▶ [Exercise goal]: Please reproduce all of the material below word for word.

▶ [Given information]:

=== Begin Enclosure ===

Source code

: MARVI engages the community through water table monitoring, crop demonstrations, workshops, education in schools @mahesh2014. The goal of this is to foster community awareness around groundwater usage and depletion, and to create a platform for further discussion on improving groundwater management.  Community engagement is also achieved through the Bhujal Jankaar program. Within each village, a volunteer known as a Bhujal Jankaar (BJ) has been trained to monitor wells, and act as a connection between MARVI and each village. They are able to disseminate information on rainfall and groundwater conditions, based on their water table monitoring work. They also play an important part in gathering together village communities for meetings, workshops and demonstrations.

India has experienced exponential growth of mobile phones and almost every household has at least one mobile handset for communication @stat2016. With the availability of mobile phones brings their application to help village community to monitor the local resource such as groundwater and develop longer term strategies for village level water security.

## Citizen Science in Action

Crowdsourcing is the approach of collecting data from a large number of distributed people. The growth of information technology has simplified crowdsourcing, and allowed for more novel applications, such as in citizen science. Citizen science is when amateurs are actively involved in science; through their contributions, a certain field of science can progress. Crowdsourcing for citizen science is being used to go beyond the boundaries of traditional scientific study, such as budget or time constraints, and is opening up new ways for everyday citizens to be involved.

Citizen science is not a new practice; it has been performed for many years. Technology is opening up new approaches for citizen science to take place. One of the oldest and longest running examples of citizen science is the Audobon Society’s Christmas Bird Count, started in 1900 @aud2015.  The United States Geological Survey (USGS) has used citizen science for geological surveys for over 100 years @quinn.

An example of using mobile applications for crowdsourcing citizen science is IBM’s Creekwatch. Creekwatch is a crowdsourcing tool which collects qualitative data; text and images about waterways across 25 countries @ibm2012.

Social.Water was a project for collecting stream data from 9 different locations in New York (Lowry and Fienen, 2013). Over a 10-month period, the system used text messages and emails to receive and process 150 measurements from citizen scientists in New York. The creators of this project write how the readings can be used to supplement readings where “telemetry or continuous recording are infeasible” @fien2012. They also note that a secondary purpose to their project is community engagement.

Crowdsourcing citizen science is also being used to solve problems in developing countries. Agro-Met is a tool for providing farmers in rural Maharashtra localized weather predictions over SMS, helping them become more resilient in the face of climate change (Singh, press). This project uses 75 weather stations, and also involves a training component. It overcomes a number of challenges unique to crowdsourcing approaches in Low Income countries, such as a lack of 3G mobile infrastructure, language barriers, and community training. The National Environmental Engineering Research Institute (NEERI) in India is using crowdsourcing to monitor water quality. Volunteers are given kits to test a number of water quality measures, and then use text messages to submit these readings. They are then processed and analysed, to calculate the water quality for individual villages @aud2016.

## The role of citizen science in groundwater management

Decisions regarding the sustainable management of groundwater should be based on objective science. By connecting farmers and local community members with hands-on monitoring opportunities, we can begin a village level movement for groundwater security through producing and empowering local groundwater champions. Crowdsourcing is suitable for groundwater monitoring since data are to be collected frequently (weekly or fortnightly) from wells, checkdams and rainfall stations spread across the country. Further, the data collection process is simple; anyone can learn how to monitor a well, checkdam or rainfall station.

=== End Enclosure ===

▶ [Written solution]:
Source code

: MARVI engages the community through water table monitoring, crop demonstrations, workshops, education in schools @mahesh2014. The goal of this is to foster community awareness around groundwater usage and depletion, and to create a platform for further discussion on improving groundwater management.  Community engagement is also achieved through the Bhujal Jankaar program. Within each village, a volunteer known as a Bhujal Jankaar (BJ) has been trained to monitor wells, and act as a connection between MARVI and each village. They are able to disseminate information on rainfall and groundwater conditions, based on their water table monitoring work. They also play an important part in gathering together village communities for meetings, workshops and demonstrations.

India has experienced exponential growth of mobile phones and almost every household has at least one mobile handset for communication @stat2016. With the availability of mobile phones brings their application to help village community to monitor the local resource such as groundwater and develop longer term strategies for village level water security.

## Citizen Science in Action

Crowdsourcing is the approach of collecting data from a large number of distributed people. The growth of information technology has simplified crowdsourcing, and allowed for more novel applications, such as in citizen science. Citizen science is when amateurs are actively involved in science; through their contributions, a certain field of science can progress. Crowdsourcing for citizen science is being used to go beyond the boundaries of traditional scientific study, such as budget or time constraints, and is opening up new ways for everyday citizens to be involved.

Citizen science is not a new practice; it has been performed for many years. Technology is opening up new approaches for citizen science to take place. One of the oldest and longest running examples of citizen science is the Audobon Society’s Christmas Bird Count, started in 1900 @aud2015.  The United States Geological Survey (USGS) has used citizen science for geological surveys for over 100 years @quinn.

An example of using mobile applications for crowdsourcing citizen science is IBM’s Creekwatch. Creekwatch is a crowdsourcing tool which collects qualitative data; text and images about waterways across 25 countries @ibm2012.

Social.Water was a project for collecting stream data from 9 different locations in New York (Lowry and Fienen, 2013). Over a 10-month period, the system used text messages and emails to receive and process 150 measurements from citizen scientists in New York. The creators of this project write how the readings can be used to supplement readings where “telemetry or continuous recording are infeasible” @fien2012. They also note that a secondary purpose to their project is community engagement.

Crowdsourcing citizen science is also being used to solve problems in developing countries. Agro-Met is a tool for providing farmers in rural Maharashtra localized weather predictions over SMS, helping them become more resilient in the face of climate change (Singh, press). This project uses 75 weather stations, and also involves a training component. It overcomes a number of challenges unique to crowdsourcing approaches in Low Income countries, such as a lack of 3G mobile infrastructure, language barriers, and community training. The National Environmental Engineering Research Institute (NEERI) in India is using crowdsourcing to monitor water quality. Volunteers are given kits to test a number of water quality measures, and then use text messages to submit these readings. They are then processed and analysed, to calculate the water quality for individual villages @aud2016.

## The role of citizen science in groundwater management

Decisions regarding the sustainable management of groundwater should be based on objective science. By connecting farmers and local community members with hands-on monitoring opportunities, we can begin a village level movement for groundwater security through producing and empowering local groundwater champions. Crowdsourcing is suitable for groundwater monitoring since data are to be collected frequently (weekly or fortnightly) from wells, checkdams and rainfall stations spread across the country. Further, the data collection process is simple; anyone can learn how to monitor a well, checkdam or rainfall station.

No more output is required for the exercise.